To see a full list of stipends and requirements and limitations visit the VA’s site. To give you an idea a veteran that served 3 years on active duty who is enrolled as a full-time student at a college would receive $1,857 per month. Whereas a veteran who served the same time but chooses on-the-job training would receive $1,393 per month for 6 months and then a smaller stipend the following months. The same is also true of students who served in active duty for only 2 years but are enrolled at the same college, their monthly stipend would be less than a veteran of 3 years.
Remember active-duty service members need to enroll and pay the $1,200 contribution for this program. With that there is also a $600 Buy Up Program. If a service member chooses to pay an additional $600 while they are on active duty they can receive up to an additional $5,400 in benefits.

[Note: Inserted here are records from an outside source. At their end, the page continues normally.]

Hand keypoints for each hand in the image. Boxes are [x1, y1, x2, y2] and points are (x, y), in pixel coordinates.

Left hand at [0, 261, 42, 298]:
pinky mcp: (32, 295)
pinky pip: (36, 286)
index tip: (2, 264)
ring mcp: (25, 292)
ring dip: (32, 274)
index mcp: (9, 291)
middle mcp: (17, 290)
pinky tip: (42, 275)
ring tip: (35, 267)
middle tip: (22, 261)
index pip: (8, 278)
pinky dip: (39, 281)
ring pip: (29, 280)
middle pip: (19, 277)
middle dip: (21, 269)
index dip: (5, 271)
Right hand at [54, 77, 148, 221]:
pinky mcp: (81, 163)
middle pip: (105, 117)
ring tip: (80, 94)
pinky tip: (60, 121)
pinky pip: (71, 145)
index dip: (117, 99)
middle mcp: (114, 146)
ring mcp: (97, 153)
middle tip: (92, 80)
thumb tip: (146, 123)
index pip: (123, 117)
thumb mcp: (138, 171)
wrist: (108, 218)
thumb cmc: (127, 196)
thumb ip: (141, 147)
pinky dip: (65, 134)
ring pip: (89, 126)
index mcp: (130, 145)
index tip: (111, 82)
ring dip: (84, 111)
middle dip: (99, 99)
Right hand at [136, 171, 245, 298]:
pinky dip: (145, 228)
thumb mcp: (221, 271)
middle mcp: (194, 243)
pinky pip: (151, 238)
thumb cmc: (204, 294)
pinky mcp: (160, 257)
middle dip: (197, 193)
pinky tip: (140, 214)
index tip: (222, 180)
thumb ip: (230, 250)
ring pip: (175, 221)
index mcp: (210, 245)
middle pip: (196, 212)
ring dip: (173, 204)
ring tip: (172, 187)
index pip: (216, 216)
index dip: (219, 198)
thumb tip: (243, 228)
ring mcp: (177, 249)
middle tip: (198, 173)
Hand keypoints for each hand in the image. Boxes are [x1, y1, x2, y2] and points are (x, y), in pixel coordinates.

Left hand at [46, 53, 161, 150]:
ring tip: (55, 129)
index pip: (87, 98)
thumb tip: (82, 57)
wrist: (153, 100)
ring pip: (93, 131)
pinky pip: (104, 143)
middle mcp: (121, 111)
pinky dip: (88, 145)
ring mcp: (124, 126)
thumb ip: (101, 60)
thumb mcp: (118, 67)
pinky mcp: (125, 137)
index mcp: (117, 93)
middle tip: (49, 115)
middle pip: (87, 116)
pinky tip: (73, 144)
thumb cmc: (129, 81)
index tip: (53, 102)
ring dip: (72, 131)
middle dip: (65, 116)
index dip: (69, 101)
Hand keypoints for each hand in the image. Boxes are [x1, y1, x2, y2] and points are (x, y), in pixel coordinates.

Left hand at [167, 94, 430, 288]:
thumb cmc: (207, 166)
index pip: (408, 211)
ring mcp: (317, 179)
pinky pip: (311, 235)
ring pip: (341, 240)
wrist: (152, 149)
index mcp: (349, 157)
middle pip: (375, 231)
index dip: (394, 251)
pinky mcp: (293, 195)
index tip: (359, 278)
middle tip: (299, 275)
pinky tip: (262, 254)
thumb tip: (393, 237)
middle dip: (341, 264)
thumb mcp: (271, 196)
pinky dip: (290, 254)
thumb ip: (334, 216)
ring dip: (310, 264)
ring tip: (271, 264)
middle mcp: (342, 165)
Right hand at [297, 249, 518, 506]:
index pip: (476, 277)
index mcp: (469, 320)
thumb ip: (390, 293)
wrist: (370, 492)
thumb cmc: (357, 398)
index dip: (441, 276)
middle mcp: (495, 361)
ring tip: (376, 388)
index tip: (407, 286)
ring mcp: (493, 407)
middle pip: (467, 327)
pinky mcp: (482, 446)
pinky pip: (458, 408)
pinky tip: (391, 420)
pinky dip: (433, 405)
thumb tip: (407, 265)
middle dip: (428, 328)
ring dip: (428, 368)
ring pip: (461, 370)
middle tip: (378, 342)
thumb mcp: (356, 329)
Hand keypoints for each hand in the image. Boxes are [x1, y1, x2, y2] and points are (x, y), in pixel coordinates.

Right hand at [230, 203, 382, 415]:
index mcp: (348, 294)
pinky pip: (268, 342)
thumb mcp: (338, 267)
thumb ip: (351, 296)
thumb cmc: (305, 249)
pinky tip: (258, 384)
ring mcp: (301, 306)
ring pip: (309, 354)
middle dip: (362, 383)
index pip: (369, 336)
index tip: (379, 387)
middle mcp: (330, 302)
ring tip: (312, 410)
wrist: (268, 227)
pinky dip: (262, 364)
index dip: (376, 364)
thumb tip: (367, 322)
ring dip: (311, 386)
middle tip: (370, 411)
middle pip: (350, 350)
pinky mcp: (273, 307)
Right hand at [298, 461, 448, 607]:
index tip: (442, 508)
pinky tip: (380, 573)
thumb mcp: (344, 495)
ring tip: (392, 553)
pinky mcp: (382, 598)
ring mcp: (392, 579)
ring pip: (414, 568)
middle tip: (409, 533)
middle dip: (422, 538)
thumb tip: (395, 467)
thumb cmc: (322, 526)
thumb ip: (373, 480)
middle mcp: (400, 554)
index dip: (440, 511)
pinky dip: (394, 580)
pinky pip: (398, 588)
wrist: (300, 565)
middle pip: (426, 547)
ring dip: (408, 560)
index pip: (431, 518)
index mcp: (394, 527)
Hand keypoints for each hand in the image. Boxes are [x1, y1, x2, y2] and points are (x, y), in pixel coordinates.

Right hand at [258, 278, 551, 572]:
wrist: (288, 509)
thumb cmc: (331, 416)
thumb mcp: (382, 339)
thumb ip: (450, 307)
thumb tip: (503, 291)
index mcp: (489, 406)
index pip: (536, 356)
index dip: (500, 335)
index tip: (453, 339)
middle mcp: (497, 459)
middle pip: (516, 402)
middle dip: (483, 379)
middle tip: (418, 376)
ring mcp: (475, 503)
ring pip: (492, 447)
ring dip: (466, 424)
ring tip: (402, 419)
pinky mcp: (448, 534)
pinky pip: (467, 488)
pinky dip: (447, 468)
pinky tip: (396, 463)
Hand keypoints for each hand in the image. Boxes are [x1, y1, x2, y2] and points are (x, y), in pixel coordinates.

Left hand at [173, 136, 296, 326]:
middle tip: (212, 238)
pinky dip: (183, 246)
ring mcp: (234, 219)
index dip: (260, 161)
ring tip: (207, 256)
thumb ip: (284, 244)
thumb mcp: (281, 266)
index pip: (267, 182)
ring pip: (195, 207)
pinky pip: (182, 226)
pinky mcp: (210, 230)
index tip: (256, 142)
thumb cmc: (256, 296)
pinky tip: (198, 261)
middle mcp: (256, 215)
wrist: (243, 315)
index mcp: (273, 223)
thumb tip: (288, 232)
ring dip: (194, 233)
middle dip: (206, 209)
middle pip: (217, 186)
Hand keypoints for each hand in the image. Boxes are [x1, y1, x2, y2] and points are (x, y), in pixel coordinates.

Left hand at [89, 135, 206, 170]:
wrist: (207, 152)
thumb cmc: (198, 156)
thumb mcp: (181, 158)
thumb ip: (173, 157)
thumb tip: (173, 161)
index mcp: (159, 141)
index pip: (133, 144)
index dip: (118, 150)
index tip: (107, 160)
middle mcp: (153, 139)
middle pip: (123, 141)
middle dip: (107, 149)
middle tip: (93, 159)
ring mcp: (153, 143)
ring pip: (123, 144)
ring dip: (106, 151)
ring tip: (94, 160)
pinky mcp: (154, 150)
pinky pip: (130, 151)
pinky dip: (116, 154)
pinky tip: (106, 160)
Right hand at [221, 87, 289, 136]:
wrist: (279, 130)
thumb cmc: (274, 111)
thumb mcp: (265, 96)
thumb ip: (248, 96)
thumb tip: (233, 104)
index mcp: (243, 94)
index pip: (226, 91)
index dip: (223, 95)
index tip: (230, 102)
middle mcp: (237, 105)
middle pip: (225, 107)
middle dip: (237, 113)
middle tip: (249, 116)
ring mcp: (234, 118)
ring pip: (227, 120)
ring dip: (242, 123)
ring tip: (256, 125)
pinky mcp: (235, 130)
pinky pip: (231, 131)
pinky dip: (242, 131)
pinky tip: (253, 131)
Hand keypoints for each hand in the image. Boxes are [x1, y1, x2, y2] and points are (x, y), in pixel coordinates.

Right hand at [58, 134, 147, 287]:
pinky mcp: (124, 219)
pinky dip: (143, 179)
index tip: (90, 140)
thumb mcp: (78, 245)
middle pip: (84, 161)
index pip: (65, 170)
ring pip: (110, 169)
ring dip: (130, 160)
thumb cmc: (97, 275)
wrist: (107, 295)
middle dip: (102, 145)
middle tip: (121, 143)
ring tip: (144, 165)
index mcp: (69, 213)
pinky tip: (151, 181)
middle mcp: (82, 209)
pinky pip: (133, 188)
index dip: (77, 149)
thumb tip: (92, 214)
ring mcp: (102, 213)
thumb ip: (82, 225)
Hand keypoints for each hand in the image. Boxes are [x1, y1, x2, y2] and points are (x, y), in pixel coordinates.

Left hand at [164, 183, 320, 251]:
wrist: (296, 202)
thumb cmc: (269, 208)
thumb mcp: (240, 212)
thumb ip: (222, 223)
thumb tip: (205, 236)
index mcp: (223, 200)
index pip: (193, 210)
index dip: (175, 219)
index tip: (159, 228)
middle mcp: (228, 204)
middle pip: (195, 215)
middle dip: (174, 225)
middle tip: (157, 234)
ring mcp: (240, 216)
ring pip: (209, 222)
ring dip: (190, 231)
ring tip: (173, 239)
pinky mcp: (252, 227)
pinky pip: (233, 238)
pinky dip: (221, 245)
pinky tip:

Post 9/11 GI Bill: What is covers
Under this GI Bill the monthly payment is divided with one part going directly to the educational institution of choice and the remainder going to you to cover housing, books and other fees.
- Up to $1,000 per year for cost of books and other supplies
- Housing Allowance (The amount will vary depending on cost of living near your educational institution and is based off the Basic Housing Allowance or BAH for a E-5 with dependents. You can determine your housing allowance using the BAH calculator)
- Students enrolled in fully online programs will qualify for up to half the BAH allowance.
- Veterans from rural areas that relocated to attend an educational institution can receive a one-time payment of $500 to help cover these costs.
The VA covers 100% of in state tuition for veteran enrolled full time at a public university if they meet the following credentials. They served on active duty after 9/11 and served a minimum of 36 months or you served a minimum of 30 days and were honorably released due to a service based disability. Veterans that served less than 36 months can still claim benefits they just won’t receive the full amount. They will receive a portion based on the length of time they served.
How To Maximize GI Benefits
- Calculate tuition and housing costs and benefits under each plan
- If possible attend your program full time. Under the Montgomery Bill will vary with how many credits your are taking. Under the Post 9/11 Bill you will only receive housing benefits if you complete your program by taking more than half time credits each semester.
- If you are taking online courses try to take at least one on campus course as this will allow you to receive the full housing allowance
- Don’t forget to check state veteran’s education programs, you can receive benefits from both the GI Bill and state benefits.
How To Apply For GI Benefits
- Choose the best benefit for you
- Gather all the paperwork and information you will need prior to applying
- Choose your school and program you will be attending
- Submit an online application or mail one within the eligibility period. The VA’s online application system, VONAPP, is user-friendly. If you choose to apply by mail, print out and complete Form 22-1990 and mail it to your regional VA Processing Office.